Reproduce the following data exactly, minus any images.
◆ ◆ ◆ ◆ ◆
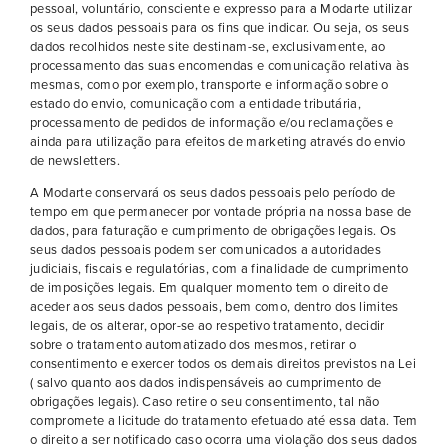
pessoal, voluntário, consciente e expresso para a Modarte utilizar
os seus dados pessoais para os fins que indicar. Ou seja, os seus
dados recolhidos neste site destinam-se, exclusivamente, ao
processamento das suas encomendas e comunicação relativa às
mesmas, como por exemplo, transporte e informação sobre o
estado do envio, comunicação com a entidade tributária,
processamento de pedidos de informação e/ou reclamações e
ainda para utilização para efeitos de marketing através do envio
de newsletters.
A Modarte conservará os seus dados pessoais pelo período de
tempo em que permanecer por vontade própria na nossa base de
dados, para faturação e cumprimento de obrigações legais. Os
seus dados pessoais podem ser comunicados a autoridades
judiciais, fiscais e regulatórias, com a finalidade de cumprimento
de imposições legais. Em qualquer momento tem o direito de
aceder aos seus dados pessoais, bem como, dentro dos limites
legais, de os alterar, opor-se ao respetivo tratamento, decidir
sobre o tratamento automatizado dos mesmos, retirar o
consentimento e exercer todos os demais direitos previstos na Lei
( salvo quanto aos dados indispensáveis ao cumprimento de
obrigações legais). Caso retire o seu consentimento, tal não
compromete a licitude do tratamento efetuado até essa data. Tem
o direito a ser notificado caso ocorra uma violação dos seus dados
◆ ◆ ◆ ◆ ◆
## REPLY TO THE TASK
pessoal, voluntário, consciente e expresso para a Modarte utilizar
os seus dados pessoais para os fins que indicar. Ou seja, os seus
dados recolhidos neste site destinam-se, exclusivamente, ao
processamento das suas encomendas e comunicação relativa às
mesmas, como por exemplo, transporte e informação sobre o
estado do envio, comunicação com a entidade tributária,
processamento de pedidos de informação e/ou reclamações e
ainda para utilização para efeitos de marketing através do envio
de newsletters.
A Modarte conservará os seus dados pessoais pelo período de
tempo em que permanecer por vontade própria na nossa base de
dados, para faturação e cumprimento de obrigações legais. Os
seus dados pessoais podem ser comunicados a autoridades
judiciais, fiscais e regulatórias, com a finalidade de cumprimento
de imposições legais. Em qualquer momento tem o direito de
aceder aos seus dados pessoais, bem como, dentro dos limites
legais, de os alterar, opor-se ao respetivo tratamento, decidir
sobre o tratamento automatizado dos mesmos, retirar o
consentimento e exercer todos os demais direitos previstos na Lei
( salvo quanto aos dados indispensáveis ao cumprimento de
obrigações legais). Caso retire o seu consentimento, tal não
compromete a licitude do tratamento efetuado até essa data. Tem
o direito a ser notificado caso ocorra uma violação dos seus dados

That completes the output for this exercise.